Uriel Ojeda

Personal information
- Full name: Elián Uriel Ojeda
- Date of birth: 22 March 2008 (age 17)
- Place of birth: Ramos Mejía, Buenos Aires, Argentina
- Height: 1.72 m (5 ft 8 in)
- Position: Attacking midfielder

Team information
- Current team: San Lorenzo

Youth career
- La Lomita
- 17 de Agosto
- 2015–: San Lorenzo

International career
- Years: Team / Apps / (Gls)
- 2024: Argentina U15 / 6 / (1)
- 2024–: Argentina U17 / 10 / (6)

= Uriel Ojeda =

Argentine footballer (born 2008)

Elián Uriel Ojeda (born 22 March 2008) is an Argentine footballer who plays as an attacking midfielder for San Lorenzo.

==Club career==
Born in the Ramos Mejía neighbourhood of Buenos Aires, Ojeda began his career at Moreno-based amateur club La Lomita. Having also played for youth team 17 de Agosto, he was brought to the academy of professional club San Lorenzo in 2015, at the age of six. After scoring twenty-one goals in 2023, he signed his first professional contract the following year at the age of sixteen - a two-year deal running through 2026 with a buyout clause worth $20 million.
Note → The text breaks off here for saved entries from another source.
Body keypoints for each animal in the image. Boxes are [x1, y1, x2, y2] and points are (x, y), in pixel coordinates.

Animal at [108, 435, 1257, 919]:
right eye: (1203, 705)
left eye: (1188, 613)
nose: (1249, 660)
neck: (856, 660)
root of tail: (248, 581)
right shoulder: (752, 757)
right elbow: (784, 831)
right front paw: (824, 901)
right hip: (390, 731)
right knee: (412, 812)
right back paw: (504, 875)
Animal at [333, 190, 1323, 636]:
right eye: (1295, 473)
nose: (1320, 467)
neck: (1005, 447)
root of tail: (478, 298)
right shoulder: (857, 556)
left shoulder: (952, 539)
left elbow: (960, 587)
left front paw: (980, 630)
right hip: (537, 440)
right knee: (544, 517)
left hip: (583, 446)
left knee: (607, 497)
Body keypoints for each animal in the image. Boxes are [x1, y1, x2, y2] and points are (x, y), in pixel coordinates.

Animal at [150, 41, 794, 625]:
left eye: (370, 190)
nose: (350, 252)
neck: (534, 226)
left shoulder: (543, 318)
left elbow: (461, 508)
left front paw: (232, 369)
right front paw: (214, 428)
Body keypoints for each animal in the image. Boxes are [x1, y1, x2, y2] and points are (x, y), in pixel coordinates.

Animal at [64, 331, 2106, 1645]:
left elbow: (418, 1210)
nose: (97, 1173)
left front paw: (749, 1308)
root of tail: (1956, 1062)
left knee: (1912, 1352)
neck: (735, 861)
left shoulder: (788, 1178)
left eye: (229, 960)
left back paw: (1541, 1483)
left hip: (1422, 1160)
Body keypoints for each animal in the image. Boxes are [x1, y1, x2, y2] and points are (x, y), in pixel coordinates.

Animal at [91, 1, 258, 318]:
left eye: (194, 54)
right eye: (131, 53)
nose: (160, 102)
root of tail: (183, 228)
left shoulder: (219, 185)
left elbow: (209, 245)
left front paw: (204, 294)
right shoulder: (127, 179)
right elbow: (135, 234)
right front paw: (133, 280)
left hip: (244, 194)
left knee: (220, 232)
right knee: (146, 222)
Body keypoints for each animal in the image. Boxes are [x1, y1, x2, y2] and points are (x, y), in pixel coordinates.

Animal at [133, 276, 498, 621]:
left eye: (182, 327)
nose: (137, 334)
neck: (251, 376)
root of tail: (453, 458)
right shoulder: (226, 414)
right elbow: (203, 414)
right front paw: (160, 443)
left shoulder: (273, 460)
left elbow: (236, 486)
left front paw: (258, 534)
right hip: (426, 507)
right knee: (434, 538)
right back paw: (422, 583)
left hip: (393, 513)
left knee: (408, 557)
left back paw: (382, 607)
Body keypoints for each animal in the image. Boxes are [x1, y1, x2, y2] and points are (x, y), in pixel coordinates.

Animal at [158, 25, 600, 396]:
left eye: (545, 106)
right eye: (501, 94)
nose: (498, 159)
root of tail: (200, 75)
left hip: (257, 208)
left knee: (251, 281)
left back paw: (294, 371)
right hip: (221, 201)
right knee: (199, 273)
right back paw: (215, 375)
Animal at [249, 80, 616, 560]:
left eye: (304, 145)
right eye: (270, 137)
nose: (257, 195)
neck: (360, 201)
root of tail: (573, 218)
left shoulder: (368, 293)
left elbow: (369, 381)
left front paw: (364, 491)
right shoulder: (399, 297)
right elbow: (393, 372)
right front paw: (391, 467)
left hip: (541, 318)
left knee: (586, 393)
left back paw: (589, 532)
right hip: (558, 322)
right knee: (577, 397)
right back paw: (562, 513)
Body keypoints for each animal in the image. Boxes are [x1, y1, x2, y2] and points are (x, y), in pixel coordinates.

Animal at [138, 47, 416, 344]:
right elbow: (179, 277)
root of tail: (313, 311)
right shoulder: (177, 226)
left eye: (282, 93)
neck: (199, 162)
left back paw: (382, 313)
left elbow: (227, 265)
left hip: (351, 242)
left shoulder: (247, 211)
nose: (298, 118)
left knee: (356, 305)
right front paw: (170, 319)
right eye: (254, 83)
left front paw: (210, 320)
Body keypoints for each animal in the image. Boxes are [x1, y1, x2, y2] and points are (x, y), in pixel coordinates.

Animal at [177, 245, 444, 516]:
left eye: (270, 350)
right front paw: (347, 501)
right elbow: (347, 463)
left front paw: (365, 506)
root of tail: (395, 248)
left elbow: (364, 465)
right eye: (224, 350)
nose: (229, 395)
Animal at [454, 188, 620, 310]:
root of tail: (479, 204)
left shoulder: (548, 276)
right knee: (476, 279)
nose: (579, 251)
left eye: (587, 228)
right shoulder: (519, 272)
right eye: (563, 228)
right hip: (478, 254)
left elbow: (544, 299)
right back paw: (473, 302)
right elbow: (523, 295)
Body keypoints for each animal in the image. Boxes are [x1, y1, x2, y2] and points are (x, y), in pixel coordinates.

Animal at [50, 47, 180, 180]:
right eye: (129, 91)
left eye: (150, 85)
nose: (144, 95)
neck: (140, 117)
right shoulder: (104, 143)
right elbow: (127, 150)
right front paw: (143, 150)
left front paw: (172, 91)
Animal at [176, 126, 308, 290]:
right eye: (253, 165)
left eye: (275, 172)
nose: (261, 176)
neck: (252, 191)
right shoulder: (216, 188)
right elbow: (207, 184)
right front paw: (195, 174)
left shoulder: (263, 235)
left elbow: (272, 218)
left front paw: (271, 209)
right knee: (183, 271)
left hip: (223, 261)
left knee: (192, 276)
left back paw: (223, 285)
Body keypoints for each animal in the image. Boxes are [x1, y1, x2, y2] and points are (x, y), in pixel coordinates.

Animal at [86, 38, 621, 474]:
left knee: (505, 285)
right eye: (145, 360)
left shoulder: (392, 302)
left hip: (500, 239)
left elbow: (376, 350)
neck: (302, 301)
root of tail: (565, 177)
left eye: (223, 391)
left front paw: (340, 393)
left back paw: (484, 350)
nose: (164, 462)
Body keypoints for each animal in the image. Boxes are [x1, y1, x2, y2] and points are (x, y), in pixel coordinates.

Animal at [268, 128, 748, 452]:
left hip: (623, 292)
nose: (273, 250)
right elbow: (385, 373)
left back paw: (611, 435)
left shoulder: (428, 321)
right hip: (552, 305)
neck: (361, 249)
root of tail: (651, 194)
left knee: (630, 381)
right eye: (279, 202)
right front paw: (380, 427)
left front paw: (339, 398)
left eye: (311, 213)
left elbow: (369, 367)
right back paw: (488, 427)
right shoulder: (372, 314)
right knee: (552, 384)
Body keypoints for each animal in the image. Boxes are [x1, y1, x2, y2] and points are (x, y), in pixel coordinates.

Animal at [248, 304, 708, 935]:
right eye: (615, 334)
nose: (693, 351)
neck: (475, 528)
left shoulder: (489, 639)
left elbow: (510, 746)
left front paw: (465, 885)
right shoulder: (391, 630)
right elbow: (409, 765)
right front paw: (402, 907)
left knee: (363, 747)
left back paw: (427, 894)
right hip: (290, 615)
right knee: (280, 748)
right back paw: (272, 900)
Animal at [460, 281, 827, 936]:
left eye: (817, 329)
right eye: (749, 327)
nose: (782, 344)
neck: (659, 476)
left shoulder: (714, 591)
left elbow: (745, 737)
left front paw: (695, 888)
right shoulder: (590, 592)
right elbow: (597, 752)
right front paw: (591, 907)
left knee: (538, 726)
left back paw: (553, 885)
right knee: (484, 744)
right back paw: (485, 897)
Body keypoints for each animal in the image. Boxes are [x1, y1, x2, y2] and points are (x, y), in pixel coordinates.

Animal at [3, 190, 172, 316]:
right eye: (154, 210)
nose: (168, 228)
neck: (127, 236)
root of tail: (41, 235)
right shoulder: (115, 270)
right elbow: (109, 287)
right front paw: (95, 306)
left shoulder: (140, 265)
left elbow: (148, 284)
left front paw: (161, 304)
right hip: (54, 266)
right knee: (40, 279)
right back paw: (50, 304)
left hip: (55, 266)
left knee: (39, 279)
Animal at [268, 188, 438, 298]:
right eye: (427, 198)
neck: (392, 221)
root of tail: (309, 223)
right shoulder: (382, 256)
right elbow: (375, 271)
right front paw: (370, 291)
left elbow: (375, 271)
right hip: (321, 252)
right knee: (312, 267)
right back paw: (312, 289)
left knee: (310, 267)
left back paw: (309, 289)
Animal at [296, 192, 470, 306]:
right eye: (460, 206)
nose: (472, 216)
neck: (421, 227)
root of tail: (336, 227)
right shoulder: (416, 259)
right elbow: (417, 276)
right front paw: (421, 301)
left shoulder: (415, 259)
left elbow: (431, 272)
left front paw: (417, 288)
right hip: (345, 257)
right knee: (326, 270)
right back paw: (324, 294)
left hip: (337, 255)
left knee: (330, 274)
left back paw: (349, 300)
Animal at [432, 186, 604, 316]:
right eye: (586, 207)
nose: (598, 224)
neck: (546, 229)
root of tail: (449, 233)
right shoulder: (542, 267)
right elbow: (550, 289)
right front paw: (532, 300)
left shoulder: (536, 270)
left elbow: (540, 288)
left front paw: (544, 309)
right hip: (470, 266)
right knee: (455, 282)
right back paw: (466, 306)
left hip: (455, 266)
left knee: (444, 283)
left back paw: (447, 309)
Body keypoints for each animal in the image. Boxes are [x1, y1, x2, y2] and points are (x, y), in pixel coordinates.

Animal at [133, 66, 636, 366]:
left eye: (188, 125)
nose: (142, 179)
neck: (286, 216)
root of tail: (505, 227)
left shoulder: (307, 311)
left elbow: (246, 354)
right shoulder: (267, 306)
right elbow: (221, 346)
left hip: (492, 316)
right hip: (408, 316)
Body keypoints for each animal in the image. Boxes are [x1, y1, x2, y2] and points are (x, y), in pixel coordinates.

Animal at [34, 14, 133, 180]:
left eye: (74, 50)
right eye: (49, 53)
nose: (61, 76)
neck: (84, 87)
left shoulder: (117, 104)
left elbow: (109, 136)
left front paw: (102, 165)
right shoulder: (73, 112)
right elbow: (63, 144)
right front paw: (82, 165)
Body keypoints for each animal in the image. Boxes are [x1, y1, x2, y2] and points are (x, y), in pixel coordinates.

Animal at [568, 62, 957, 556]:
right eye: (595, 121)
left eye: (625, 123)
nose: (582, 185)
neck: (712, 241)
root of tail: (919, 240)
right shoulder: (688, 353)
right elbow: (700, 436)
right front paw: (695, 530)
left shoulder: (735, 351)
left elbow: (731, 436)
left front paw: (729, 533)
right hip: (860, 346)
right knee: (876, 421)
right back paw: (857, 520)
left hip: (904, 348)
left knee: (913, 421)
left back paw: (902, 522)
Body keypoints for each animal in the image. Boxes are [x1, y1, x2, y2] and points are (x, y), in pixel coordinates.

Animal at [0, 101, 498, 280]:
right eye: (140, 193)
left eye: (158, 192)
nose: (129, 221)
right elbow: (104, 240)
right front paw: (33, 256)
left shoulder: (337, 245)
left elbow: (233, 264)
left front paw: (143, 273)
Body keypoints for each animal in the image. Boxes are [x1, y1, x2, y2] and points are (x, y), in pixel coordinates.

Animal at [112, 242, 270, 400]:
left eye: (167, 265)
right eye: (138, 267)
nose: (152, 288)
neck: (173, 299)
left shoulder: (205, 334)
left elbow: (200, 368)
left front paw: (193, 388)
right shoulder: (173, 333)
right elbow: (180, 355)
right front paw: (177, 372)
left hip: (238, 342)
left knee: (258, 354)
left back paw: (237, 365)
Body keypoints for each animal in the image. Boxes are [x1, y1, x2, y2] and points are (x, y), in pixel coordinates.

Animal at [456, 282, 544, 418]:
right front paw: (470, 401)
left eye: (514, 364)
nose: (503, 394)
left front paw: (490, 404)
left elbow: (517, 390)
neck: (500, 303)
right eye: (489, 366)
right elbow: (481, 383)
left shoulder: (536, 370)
Promoted to the reserve team in October 2024, he became a key player under manager Damián Ayude, and began training on occasion with the San Lorenzo first team, before officially being added to the squad by manager Miguel Ángel Russo in April 2025.

==International career==
He was called up to the Argentina under-17 squad for the 2025 South American U-17 Championship, though his two goals and two assists could not prevent Argentina from failing to qualify for the final four. He was called up again for the 2025 FIFA U-17 World Cup, and featured in wins against Belgium and Tunisia. He scored a hat-trick against Fiji in Argentina's last group stage game, also serving as captain as they ran out 7–0 winners.

==Style of play==
Initially a centre-forward, Ojeda transitioned to play in an attacking midfield role during his early years at San Lorenzo, operating as either a false-nine, a playmaker or as the attacking half of a pivot. A noted goal-scoring midfielder, Ojeda himself has stated that he "identifies with [Sergio] Agüero", describing himself as "precise" and liking to "receive the ball so [he] can create chances in one-on-one situations."